Q3 FY09 is the first quarter when Indian businesses were influenced by the slowdown, despite the festival season. We now review the performance Vishal Retail – Megamart.
The company saw significant reduction in winter apparel sales witnessed during the quarter led by poor winter season in North India; which has resulted in an overall decline of 12-15% in the sales of the company. The app areal sales fell from 57% in Q2 to 54% in Q3 of overall sales.
Impact of seasonality coupled with low consumer sentiment owning to economic slowdown reflected across the Industry. This has resulted in the fall in average footfalls per day for the company as well. Average footfalls per day has fallen from 213,000 to 198,000.
The company currently has 181 stores and the spread is as follows,
- 148 Megamart
- 12 Cornermart
- 8 Fashionmart
- 13 Franchisees
First to reach new markets like Dimarpur (Nagaland), Bhadrak (Orissa), Faridabad & Panipat (Haryana), Jawali (HP), Sunam (Punjab), Bharatpur (Rajasthan), Mirzapur & Raibareilly (UP) and Kolhapur & Nagpur (Maharashtra) with middle income demographic profile.
How Vishal Retail Megamart is Cutting costs ?
- Rent Reduction – Reducing area in 12 stores with existing sq ft >25,000. Regional warehouses have been abandoned; while the warehouses in the NCR are being consolidated. Total reduction in rental bill is expected to be 20%.
- Efficient Packaging Solutions – Negotiation for barcoding and unitized packing at vendor’s end and recycling of cartons.
- Minimal Inventory Levels – Targeting to lower inventory levels by aligning future buying and improving internal controls.

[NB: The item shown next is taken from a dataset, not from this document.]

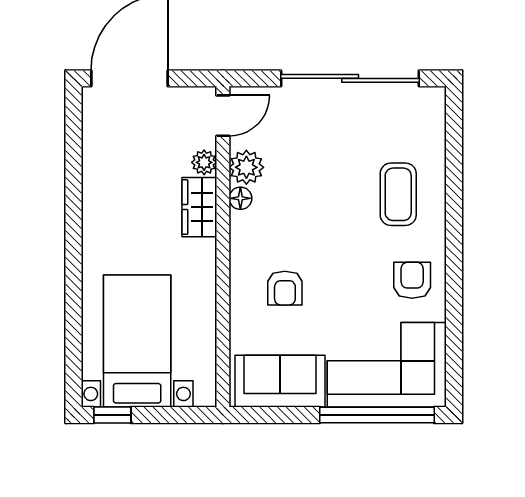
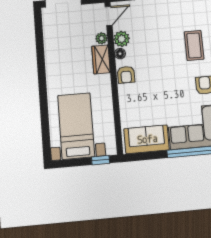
armchair: (285, 288) -> (126, 75), moved
window: (112, 415) -> (101, 160), moved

Aggressive offering of discounts, promotional schemes, customized at store level.
- Space Selling – Negotiating with distributors of FMCG products of lesser known brands to sell display space in stores
- Start shop-in-Shop – Renting out excess space in multiple stores to independent vendors. 200,000 sq. ft. area expected to be leased out at an average realisation of Rs 200/sq ft
- More Franchisees – Space expansion to be driven by less capital intensive franchisee model to reduce funding requirements for growth
Hopefully these measures will lead to some stability in the Net margins which dropped to less than 1% in Q3 FY09.